The only suggesting I have is as others have said, split them up! One in one room, one in the other, don't come out until ready. No computer after school if they don't get ready by x time would work with mine....

SayCoolNowSayWhip · 08/02/2013 12:29

Exactly what MrsDeVere said - you can't compare treating a child with how you'd treat your partner.

Plus how is throwing a bit of water over someone abuse? If my DH did that to me, I'd either be pissed off or amused (depending on my mood) but neither reaction would have me ringing the abuse helplines.

instantfamily · 08/02/2013 12:29

Looks like you are not doing anyone a favour by being soft, though, Stuck.

swallowedAfly · 08/02/2013 12:30

i'm not saying your children are abused btw! just saying they lack boundaries and respect and that you are doing yourself no favours in being ineffective to the point of desperation.

you can take charge and be the boss in your home without turning into a bully or being like your own abusive parents - honestly! i can be quite strict but it's reasonable and fair and about a relationship of respect and cooperation - being on the same team. my mother was just a nasty, fucking bully! it wasn't reasonable, it wasn't consistent and it was nothing to do with a relationship and cooperation.

it really, really isn't a question of being abusive or being a doormat. maybe that's something you need to explore and look at x

ReneandGeorgetteMagritte · 08/02/2013 12:30

You may have boisterous twins, it may be harder, but you have still forgotten who is in charge.

Sokmonsta · 08/02/2013 12:31

While I think you lost your temper been there myself so not hoicking judgy pants your Ds may realise now that when you say something, you mean it.

Dd learnt that when I made her put one of her toys in the bin for repeated misbehaviour with it and warnings.

Maybe next time tell him he's going in whatever he is, or isn't, wearing. As long as he's got it to put on when he gets to school if he really does make you follow through, I doubt it's an experience he will want to repeat.

SDTGisAnEvilWolefGenius · 08/02/2013 12:32

Sorry - have just reread, and I missed the bit where you said you didn't think taking them to school in their pjs would be an option for you, so you need to find a different sanction.

MolehillAlchemy · 08/02/2013 12:32

OP - the threat of a bucket of water over me was a standard threat when I was a teenager. I struggled every morning to actually wake up, and my mother resorted to this threat pretty much every day. Occasionally she got as far as bringing the bucket through the bedroom door, and would start flicking it on my face.

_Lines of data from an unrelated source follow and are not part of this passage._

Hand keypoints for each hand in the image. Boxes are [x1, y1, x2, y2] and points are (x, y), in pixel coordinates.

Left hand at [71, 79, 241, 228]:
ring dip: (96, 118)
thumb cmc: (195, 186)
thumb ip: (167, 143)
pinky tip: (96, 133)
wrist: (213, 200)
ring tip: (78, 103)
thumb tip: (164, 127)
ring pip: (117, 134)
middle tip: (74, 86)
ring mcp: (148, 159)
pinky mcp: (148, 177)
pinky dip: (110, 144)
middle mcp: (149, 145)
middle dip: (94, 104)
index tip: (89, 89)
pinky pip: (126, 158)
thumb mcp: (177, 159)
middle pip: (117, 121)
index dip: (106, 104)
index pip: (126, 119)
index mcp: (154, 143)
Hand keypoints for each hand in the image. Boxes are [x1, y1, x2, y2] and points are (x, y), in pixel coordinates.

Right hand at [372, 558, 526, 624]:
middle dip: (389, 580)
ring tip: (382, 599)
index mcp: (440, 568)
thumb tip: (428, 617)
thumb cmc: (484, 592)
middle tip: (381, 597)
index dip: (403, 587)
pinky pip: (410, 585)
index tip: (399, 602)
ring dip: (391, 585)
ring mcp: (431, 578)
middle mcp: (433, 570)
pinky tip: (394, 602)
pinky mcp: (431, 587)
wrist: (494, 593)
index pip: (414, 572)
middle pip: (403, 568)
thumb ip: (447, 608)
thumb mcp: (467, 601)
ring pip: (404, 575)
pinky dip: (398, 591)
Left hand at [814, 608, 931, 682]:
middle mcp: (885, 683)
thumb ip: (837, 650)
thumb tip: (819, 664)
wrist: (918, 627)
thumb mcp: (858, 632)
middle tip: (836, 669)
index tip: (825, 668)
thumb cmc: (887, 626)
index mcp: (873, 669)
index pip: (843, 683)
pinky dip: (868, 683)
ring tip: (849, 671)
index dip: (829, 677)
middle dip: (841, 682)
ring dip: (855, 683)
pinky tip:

I'm sure she could have been more imaginative with her negotiations, but I'm not sure I would have taken any notice!

It was water, I understood the threat, it was totally non-harmful, would have been shocking (cold), and inconvenient (wet bedding), and probably quite funny if she had actually followed through. I don't feel abused at all, and have even employed the water-pistol technique with my own children (who thought it was hilarious, and would sometimes misbehave just so they could get squirted!).

instantfamily · 08/02/2013 12:34

ahem, I do have triplets, OP. and I find we don't get out of the house earlier or later whether I shout or not. I do shout. often, unfortunately. But every once in a while I resolve not to and it makes the mornings better.